### What the task requires
Lines outside the range are not wanted. Give again exactly the lines between the line holding "February 2022 |" and the line holding "All learners, parents/carers", inclusive, from the listing below.

### Data for analysis
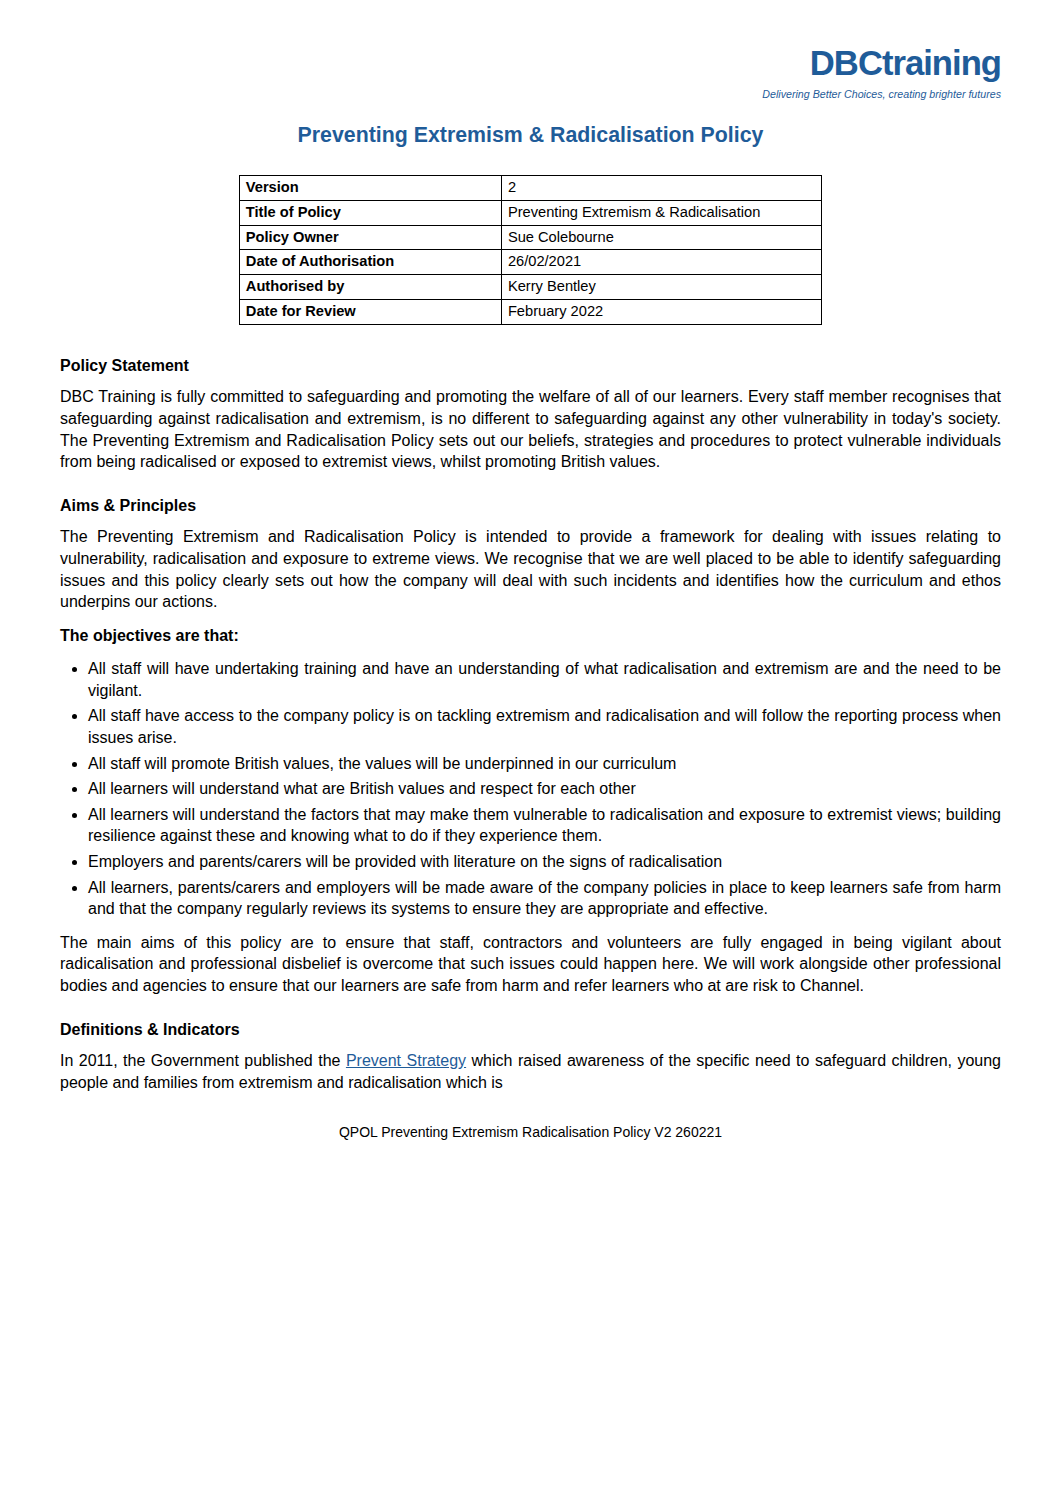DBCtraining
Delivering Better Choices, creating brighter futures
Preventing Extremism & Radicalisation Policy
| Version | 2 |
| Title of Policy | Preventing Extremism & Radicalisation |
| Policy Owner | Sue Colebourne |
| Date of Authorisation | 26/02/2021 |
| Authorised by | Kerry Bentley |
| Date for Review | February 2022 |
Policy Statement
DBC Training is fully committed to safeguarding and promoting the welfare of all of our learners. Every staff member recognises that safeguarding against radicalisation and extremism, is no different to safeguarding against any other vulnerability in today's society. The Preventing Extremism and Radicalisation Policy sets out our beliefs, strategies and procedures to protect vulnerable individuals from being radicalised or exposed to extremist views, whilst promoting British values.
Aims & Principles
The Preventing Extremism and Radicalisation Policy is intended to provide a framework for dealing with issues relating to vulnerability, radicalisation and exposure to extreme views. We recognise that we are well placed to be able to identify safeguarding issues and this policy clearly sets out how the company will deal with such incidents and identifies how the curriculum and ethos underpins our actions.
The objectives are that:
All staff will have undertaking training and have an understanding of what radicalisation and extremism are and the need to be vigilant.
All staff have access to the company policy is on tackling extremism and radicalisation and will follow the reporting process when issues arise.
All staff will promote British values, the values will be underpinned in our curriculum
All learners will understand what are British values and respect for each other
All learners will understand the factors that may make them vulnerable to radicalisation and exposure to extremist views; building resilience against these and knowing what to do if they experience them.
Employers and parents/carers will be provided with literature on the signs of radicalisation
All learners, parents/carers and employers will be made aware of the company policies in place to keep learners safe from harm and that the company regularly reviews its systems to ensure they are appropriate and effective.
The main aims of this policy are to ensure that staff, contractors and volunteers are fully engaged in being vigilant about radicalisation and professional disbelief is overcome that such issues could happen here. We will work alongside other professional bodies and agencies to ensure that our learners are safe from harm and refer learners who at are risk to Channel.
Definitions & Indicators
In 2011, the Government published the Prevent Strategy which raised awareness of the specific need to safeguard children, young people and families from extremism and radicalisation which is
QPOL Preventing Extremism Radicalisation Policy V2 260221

### Written answer
| Date for Review | February 2022 |
Policy Statement
DBC Training is fully committed to safeguarding and promoting the welfare of all of our learners. Every staff member recognises that safeguarding against radicalisation and extremism, is no different to safeguarding against any other vulnerability in today's society. The Preventing Extremism and Radicalisation Policy sets out our beliefs, strategies and procedures to protect vulnerable individuals from being radicalised or exposed to extremist views, whilst promoting British values.
Aims & Principles
The Preventing Extremism and Radicalisation Policy is intended to provide a framework for dealing with issues relating to vulnerability, radicalisation and exposure to extreme views. We recognise that we are well placed to be able to identify safeguarding issues and this policy clearly sets out how the company will deal with such incidents and identifies how the curriculum and ethos underpins our actions.
The objectives are that:
All staff will have undertaking training and have an understanding of what radicalisation and extremism are and the need to be vigilant.
All staff have access to the company policy is on tackling extremism and radicalisation and will follow the reporting process when issues arise.
All staff will promote British values, the values will be underpinned in our curriculum
All learners will understand what are British values and respect for each other
All learners will understand the factors that may make them vulnerable to radicalisation and exposure to extremist views; building resilience against these and knowing what to do if they experience them.
Employers and parents/carers will be provided with literature on the signs of radicalisation
All learners, parents/carers and employers will be made aware of the company policies in place to keep learners safe from harm and that the company regularly reviews its systems to ensure they are appropriate and effective.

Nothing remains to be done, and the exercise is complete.